Your response should consist solely of the lines from the one containing "ring dip: (196, 236)" through the end of the data, copied exactly.

(Extracted records)
══════════════════════════════
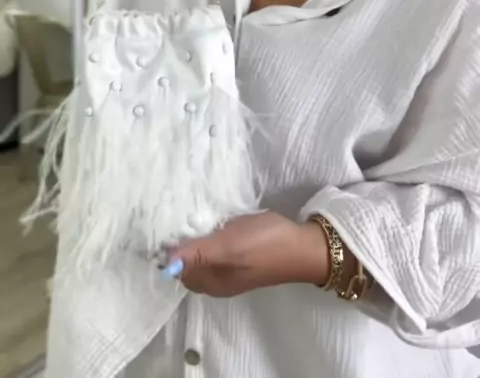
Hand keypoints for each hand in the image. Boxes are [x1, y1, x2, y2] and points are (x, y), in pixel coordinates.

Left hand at [161, 212, 329, 296]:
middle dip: (180, 241)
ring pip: (201, 253)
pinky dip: (210, 234)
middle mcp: (216, 280)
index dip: (169, 249)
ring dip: (196, 236)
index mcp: (210, 283)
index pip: (176, 269)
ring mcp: (229, 268)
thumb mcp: (229, 246)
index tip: (165, 223)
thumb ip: (199, 254)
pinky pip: (216, 247)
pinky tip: (214, 219)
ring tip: (192, 214)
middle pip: (187, 262)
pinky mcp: (241, 256)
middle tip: (177, 215)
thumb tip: (166, 265)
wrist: (303, 246)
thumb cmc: (265, 244)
══════════════════════════════
- SOLUTION TO THE EXERCISE -
ring dip: (196, 236)
index mcp: (210, 283)
index pip: (176, 269)
ring mcp: (229, 268)
thumb mcp: (229, 246)
index tip: (165, 223)
thumb ip: (199, 254)
pinky pip: (216, 247)
pinky tip: (214, 219)
ring tip: (192, 214)
middle pip: (187, 262)
pinky mcp: (241, 256)
middle tip: (177, 215)
thumb tip: (166, 265)
wrist: (303, 246)
thumb cmc: (265, 244)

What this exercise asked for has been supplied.